#### [Exercise]
When the word "صورت" shows up in a line of the records below, copy that line.

[Extracted records]

★ ★ ★

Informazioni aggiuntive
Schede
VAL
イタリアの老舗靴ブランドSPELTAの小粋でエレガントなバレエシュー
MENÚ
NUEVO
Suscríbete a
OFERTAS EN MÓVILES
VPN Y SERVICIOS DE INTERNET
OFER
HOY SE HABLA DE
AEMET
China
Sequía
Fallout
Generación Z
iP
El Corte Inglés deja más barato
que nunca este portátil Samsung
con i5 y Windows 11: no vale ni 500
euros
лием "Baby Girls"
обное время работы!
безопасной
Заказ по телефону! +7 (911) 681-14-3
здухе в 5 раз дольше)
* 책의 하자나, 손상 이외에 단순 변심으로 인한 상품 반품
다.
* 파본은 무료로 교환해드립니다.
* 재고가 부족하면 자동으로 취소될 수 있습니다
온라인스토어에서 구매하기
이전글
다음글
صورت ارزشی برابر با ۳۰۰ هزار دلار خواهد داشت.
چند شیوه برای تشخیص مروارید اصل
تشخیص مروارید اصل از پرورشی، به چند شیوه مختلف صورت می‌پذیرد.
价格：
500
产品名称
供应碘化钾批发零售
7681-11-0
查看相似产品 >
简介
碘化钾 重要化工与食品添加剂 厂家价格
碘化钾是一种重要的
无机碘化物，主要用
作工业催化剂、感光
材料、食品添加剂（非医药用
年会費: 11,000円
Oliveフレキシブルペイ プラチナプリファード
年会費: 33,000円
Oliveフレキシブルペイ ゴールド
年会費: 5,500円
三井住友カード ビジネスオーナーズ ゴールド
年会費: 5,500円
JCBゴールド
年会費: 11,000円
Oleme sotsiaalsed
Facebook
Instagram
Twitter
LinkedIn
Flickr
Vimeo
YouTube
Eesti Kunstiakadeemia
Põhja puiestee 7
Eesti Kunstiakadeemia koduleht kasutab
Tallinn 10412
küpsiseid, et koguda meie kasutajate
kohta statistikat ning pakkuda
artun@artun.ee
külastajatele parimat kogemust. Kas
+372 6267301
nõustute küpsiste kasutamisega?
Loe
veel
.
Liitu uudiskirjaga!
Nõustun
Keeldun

★ ★ ★

#### [Your response]
صورت ارزشی برابر با ۳۰۰ هزار دلار خواهد داشت.
تشخیص مروارید اصل از پرورشی، به چند شیوه مختلف صورت می‌پذیرد.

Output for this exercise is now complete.